• Recorded data:
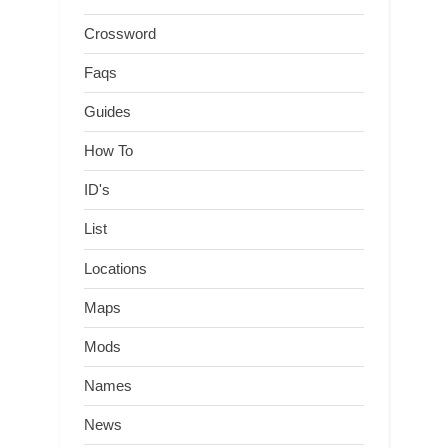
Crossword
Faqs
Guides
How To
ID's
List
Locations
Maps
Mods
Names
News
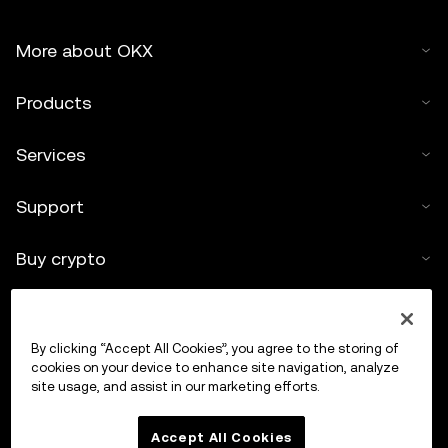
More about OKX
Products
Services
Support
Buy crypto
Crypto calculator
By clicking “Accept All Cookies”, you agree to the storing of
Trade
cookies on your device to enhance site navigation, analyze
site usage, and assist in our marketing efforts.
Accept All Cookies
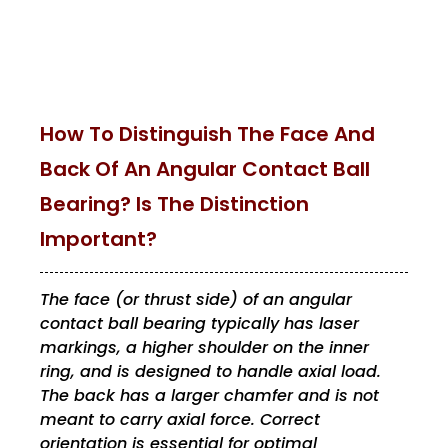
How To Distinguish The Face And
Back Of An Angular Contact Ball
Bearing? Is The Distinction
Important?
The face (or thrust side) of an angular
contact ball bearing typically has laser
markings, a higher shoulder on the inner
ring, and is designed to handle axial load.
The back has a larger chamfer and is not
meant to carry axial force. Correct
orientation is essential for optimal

• Exercise prompt: From the first line of the material to the last, retype everything exactly except the images.

• Response below:
Crossword
Faqs
Guides
How To
ID's
List
Locations
Maps
Mods
Names
News
More about OKX
Products
Services
Support
Buy crypto
Crypto calculator
By clicking “Accept All Cookies”, you agree to the storing of
Trade
cookies on your device to enhance site navigation, analyze
site usage, and assist in our marketing efforts.
Accept All Cookies
How To Distinguish The Face And
Back Of An Angular Contact Ball
Bearing? Is The Distinction
Important?
The face (or thrust side) of an angular
contact ball bearing typically has laser
markings, a higher shoulder on the inner
ring, and is designed to handle axial load.
The back has a larger chamfer and is not
meant to carry axial force. Correct
orientation is essential for optimal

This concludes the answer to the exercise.